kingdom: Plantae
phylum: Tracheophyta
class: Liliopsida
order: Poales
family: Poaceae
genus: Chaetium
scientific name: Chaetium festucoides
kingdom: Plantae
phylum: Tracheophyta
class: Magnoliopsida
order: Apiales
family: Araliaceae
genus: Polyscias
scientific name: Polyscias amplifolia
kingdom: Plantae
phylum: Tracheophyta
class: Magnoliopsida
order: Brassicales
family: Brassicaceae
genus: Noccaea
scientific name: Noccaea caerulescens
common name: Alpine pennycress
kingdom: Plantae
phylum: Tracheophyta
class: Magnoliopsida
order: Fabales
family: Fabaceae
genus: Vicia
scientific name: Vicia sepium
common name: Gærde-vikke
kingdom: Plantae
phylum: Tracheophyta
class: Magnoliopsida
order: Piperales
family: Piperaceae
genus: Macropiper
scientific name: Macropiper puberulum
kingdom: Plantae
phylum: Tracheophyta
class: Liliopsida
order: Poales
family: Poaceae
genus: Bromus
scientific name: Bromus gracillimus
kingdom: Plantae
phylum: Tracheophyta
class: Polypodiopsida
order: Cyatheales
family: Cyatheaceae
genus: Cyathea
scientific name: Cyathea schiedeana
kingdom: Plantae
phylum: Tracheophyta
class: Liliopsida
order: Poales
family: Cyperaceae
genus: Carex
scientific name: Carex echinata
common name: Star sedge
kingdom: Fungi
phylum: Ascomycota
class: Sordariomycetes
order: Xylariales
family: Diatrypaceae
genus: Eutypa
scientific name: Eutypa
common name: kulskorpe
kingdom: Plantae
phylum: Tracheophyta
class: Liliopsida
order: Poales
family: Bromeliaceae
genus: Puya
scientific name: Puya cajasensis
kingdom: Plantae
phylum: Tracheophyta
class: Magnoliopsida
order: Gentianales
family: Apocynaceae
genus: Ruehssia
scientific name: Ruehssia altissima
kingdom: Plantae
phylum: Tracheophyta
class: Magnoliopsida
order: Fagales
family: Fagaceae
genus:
________
### Work instructions
Copy out the lines of the records above word for word, starting with the line that contains "genus: Polyscias" and going on through the line that contains "genus: Ruehssia", with both of those lines included.

### Full solution
genus: Polyscias
scientific name: Polyscias amplifolia
kingdom: Plantae
phylum: Tracheophyta
class: Magnoliopsida
order: Brassicales
family: Brassicaceae
genus: Noccaea
scientific name: Noccaea caerulescens
common name: Alpine pennycress
kingdom: Plantae
phylum: Tracheophyta
class: Magnoliopsida
order: Fabales
family: Fabaceae
genus: Vicia
scientific name: Vicia sepium
common name: Gærde-vikke
kingdom: Plantae
phylum: Tracheophyta
class: Magnoliopsida
order: Piperales
family: Piperaceae
genus: Macropiper
scientific name: Macropiper puberulum
kingdom: Plantae
phylum: Tracheophyta
class: Liliopsida
order: Poales
family: Poaceae
genus: Bromus
scientific name: Bromus gracillimus
kingdom: Plantae
phylum: Tracheophyta
class: Polypodiopsida
order: Cyatheales
family: Cyatheaceae
genus: Cyathea
scientific name: Cyathea schiedeana
kingdom: Plantae
phylum: Tracheophyta
class: Liliopsida
order: Poales
family: Cyperaceae
genus: Carex
scientific name: Carex echinata
common name: Star sedge
kingdom: Fungi
phylum: Ascomycota
class: Sordariomycetes
order: Xylariales
family: Diatrypaceae
genus: Eutypa
scientific name: Eutypa
common name: kulskorpe
kingdom: Plantae
phylum: Tracheophyta
class: Liliopsida
order: Poales
family: Bromeliaceae
genus: Puya
scientific name: Puya cajasensis
kingdom: Plantae
phylum: Tracheophyta
class: Magnoliopsida
order: Gentianales
family: Apocynaceae
genus: Ruehssia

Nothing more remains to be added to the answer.